I tried all sorts to connect with the runs, which were all positive. Open bale arm with drop off, light bobbin on a drop and the baitrunner set as lack as possible both saw the line flying off the reel. Instant strikes failed, as did leaving the runs. Winding down to the fish failed, as did letting the fish take up the slack. Hook in the tail or lips of a half bait didn't work. Threading the hook through the bait wasn't successful. Even a tiny section of fish, tried to see if tiny eels were the culprits, produced a run that was missed.

After the fact I pondered other approaches. When I've had accidental eel captures on boilies, pellets and fake corn they've all bee hair rigged with the baitrunner set tight. Would that work? How about fixed leads that work so well for pike? I'd have one more try and if that was a blank I'd either give these wacky ideas a try or go bream fishing....

It was yet another hot and sticky evening when I set up the usual gear around seven. A lip hooked perch head went out to the right, a slightly larger than usual roach tail was threaded on and cast out to the left.

I've never been a one for reading books when I'm fishing as I like to watch the water for signs of fish.

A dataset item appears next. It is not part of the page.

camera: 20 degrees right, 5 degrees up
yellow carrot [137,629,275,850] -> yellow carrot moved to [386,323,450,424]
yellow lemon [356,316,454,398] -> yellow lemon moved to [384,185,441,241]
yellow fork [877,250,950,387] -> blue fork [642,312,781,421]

The only clues eels ever seem to give are trails of bubbles. On this water there are bubbles coming up all the time all over the place. Most aren't fishy bubbles, so casting to them is a waste of time. Occasionally I have taken reading material with me when there's been something I had started and wanted to finish quickly. This time I took a book I had just started to distract me from the impending lack of action.

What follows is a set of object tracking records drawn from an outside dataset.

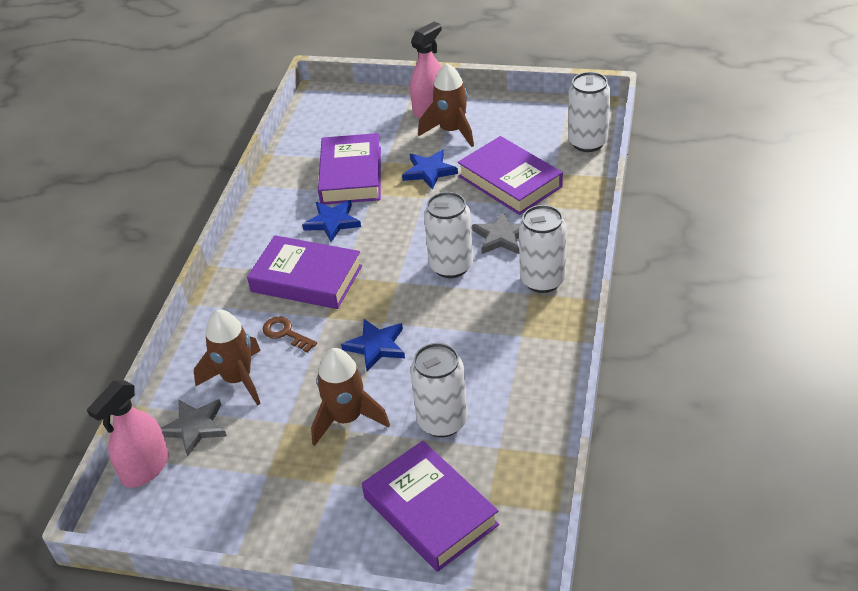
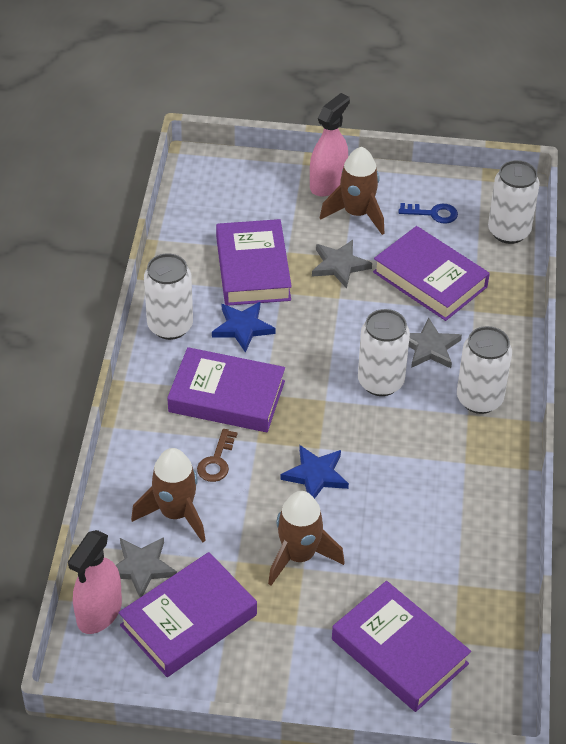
camera: 10 degrees left, 5 degrees up
brown key [262,316,317,352] -> brown key turned 105 degrees counterclockwise [197,429,237,482]
blue star [402,150,458,190] -> grey star [312,240,372,288]
white can [410,343,468,437] -> white can moved to [144,253,193,340]
none -> purple book [119,552,257,677]
none -> blue key [399,203,458,224]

How Keith Richards has managed to survive as long as he has must be a result of some sort of internal pickling process. One thing's for sure his life has been a full one. I've only got as far as the Stones signing their first record deal, but the book's holding my attention. Or it was until the line pulled out if the right hand bobbin with a thwack and the line coiled off the spool. There was no sign of this one stopping so I made the decision to close the bale arm and let the line tighten. As it did so there were a couple of tugs and I swept the rod back. It hadn't got far when everything went solid and the unmistakeable writhing of an eel was felt.

As the bait had been cast quite close in I soon had the eel on the surface trying to tie itself and the line in knots. Balled up like that it was easily netted, when it looked to be retain its girth further towards its vent than previous eels have done this season.

With the hook lodged in the bottom jaw the fish was quickly unhooked and weighed. Not big enough to warrant a wrestling contest for a self-take, it was still the biggest of the year so far.

All that twisting and turning had spun the lead link round the hook trace. Not the first time this has happened. As I'd been using that set up for a specific purpose last year, which doesn't obtain on this water, I finally abandoned it.

A fresh bait was put on the hook and after recasting I settled back to reading. Even when engrossed the high pitched call of a kingfisher kept disturbing me as it flew past taking fry to its offspring, as did the annoying continuous peeping of a great crested grebe chick begging for food.

The light had not long faded too much to continue reading when the right hand bobbin started pulling tight and going slack. I gave the eel a helping hand to pull the line from the recently tightened clip. I left this no longer than the previous take but the poundish eel that was landed had taken the hook deeper. Another indication a short while later appeared to have been dropped. The baitless hook I saw when I packed up suggested the bait might have been pinched. I really can't get to grips with the way eels take baits. One of the reasons I keep fishing for them I suppose. Time to stock up with more baits to carry on eeling.